Exhibit 3.4
By-laws Amendment
The following would be added as Article V Section 17 of the
By-laws of Parent:
SECTION 17. Pursuant to the terms of the Agreement and Plan of
Merger, dated June 4, 1999, among Honeywell Inc., the Corporation and Blossom
Acquisition Corp. (the "Merger Agreement") and the employment agreement referred
to in Section 6.7 of the Merger Agreement (the "Employment Agreement") Xxxxxxx
X. Xxxxxxxxxx has been elected Chief Executive Officer of the Corporation
effective as of the effective time of the merger contemplated by the Merger
Agreement and Chairman of the Board effective as of April 1, 2000 (or such
earlier date as Xxxxxxxx X. Xxxxxxx shall retire as Chairman).

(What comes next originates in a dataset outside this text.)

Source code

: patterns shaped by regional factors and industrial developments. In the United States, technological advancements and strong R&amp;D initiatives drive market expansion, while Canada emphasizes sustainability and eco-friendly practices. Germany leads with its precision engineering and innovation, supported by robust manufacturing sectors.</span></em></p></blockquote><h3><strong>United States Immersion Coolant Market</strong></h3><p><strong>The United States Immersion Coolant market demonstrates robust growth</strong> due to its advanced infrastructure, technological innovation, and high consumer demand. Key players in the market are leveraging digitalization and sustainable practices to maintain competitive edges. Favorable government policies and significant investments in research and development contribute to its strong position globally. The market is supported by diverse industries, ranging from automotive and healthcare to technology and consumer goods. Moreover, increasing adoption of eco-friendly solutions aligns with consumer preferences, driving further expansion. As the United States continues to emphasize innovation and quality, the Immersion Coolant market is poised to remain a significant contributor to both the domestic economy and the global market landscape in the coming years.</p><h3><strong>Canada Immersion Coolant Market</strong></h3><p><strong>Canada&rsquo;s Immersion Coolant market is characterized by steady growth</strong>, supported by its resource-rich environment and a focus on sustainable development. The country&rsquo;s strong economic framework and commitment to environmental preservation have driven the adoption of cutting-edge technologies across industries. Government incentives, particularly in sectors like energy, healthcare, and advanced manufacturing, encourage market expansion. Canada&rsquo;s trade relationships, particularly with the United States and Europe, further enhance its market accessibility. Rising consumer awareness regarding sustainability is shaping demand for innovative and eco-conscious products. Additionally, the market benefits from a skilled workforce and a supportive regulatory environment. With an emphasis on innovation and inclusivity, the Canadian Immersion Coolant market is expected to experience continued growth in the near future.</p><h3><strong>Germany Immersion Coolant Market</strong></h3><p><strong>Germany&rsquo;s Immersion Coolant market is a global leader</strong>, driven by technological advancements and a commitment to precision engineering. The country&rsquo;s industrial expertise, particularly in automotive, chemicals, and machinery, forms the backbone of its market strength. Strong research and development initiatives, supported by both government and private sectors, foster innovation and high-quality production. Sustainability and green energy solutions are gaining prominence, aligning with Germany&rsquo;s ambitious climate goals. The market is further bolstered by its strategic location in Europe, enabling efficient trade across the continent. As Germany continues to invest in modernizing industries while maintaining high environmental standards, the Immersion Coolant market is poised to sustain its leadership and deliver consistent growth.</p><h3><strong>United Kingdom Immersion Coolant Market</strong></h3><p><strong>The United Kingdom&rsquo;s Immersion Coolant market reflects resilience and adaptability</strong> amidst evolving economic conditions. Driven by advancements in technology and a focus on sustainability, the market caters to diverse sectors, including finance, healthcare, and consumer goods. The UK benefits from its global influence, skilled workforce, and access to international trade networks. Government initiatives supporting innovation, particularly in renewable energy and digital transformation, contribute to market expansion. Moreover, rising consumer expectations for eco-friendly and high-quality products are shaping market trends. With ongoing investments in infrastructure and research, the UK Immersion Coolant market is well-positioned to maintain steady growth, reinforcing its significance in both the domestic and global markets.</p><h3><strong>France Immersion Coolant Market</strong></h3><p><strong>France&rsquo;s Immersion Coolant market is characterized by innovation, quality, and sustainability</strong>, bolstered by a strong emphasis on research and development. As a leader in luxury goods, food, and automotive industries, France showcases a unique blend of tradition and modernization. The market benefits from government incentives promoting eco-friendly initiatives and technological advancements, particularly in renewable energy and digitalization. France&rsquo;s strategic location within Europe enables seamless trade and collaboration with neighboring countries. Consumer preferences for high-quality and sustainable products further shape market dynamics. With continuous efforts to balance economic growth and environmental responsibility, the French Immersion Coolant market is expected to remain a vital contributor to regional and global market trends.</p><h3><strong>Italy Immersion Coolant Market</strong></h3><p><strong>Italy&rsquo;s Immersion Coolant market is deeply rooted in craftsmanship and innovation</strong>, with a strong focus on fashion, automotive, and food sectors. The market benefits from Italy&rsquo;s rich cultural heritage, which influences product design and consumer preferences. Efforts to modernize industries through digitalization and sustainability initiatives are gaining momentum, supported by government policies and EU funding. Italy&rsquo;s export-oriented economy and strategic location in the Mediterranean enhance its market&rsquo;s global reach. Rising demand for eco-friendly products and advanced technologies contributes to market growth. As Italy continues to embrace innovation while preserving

Notwithstanding
anything in these By-laws to the contrary, until the second anniversary of the
effective time of the merger, (i) the removal of Xxxxxxx X. Xxxxxxxxxx from the
position of Chief Executive Officer or Chairman of the Board, (ii) prior to the
effective date of his election as Chairman of the Board, the reversal of such
election, (iii) any change in Xxxxxxx X. Xxxxxxxxxx'x duties and
responsibilities as set forth in the Employment Agreement not concurred in by
him, or (iv) any amendment to, or modification of, this Section 17 by the Board,
shall require the affirmative vote of at least 75% of the members of the Board
(excluding the Chief Executive Officer); provided, however, that if, at any time
prior to such second anniversary, the persons (other than the Chief Executive
Officer) designated by Honeywell Inc. pursuant to Section 2.2(a) of the Merger
Agreement (the "Merger Agreement Designees") shall represent less than 25% of
the members of the Board (excluding the Chief Executive Officer), then, such
removal, change, reversal, amendment or modification, as applicable, shall
require, in addition to the vote of the Board otherwise required therefor by
this Section 17, the affirmative vote of at least one Merger Agreement Designee.